I need help to set the equation up to solve a system to ensure that I get the answer of (-2, 4)? I also need tosolve two problems in the quadratic equation method, the two problems are x to the second power - 2x - 13 = 0 then the other is x to the second power + 12x - 64 = 0 I need to know the set up of these three problems. please help me.
To set up a system of equations to solve for a specific solution, in this case (-2, 4), you need to create a set of equations where the given solution satisfies both equations. Here's an example of setting up a system:
Let's consider a system of linear equations:
1) Equation 1: 2x + y = -6
2) Equation 2: 3x - y = 16
To check if (-2, 4) is a solution, substitute x = -2 and y = 4 into both equations:
1) Equation 1: 2(-2) + 4 = -6 -> -4 + 4 = -6 -> 0 = -6 (not true)

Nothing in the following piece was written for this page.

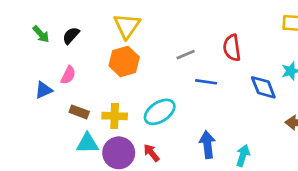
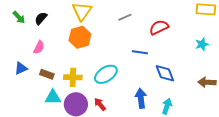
red semicircle: (232, 48) -> (159, 27), turned 72
gray line: (186, 55) -> (125, 17), moved
blue diamond: (263, 87) -> (165, 73), moved
blue triangle: (44, 90) -> (21, 68), moved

2) Equation 2: 3(-2) - 4 = 16 -> -6 - 4 = 16 -> -10 = 16 (not true)
Since (-2, 4) does not satisfy both equations, it is not the solution to this system.
Now, let's solve the two quadratic equations:
1) x^2 - 2x - 13 = 0:
To solve this equation, you can use the quadratic formula: x = (-b ± √(b^2 - 4ac)) / (2a)
Here, a = 1, b = -2, and c = -13.
Substituting the values, the quadratic formula becomes: x = (-(-2) ± √((-2)^2 - 4(1)(-13))) / (2(1))
Simplifying further: x = (2 ± √(4 + 52)) / 2
x = (2 ± √(56)) / 2
x = (2 ± 2√14) / 2
Simplifying: x = 1 ± √14
Therefore, the solutions to the equation x^2 - 2x - 13 = 0 are: x = 1 + √14 and x = 1 - √14.
2) x^2 + 12x - 64 = 0:
Again, we use the quadratic formula: x = (-b ± √(b^2 - 4ac)) / (2a)
Here, a = 1, b = 12, and c = -64.
Applying the quadratic formula: x = (-(12) ± √((12)^2 - 4(1)(-64))) / (2(1))
Simplifying: x = (-12 ± √(144 + 256)) / 2
x = (-12 ± √(400)) / 2
x = (-12 ± 20) / 2
Simplifying further: x = -6 ± 10
Therefore, the solutions to the equation x^2 + 12x - 64 = 0 are: x = -6 + 10 and x = -6 - 10.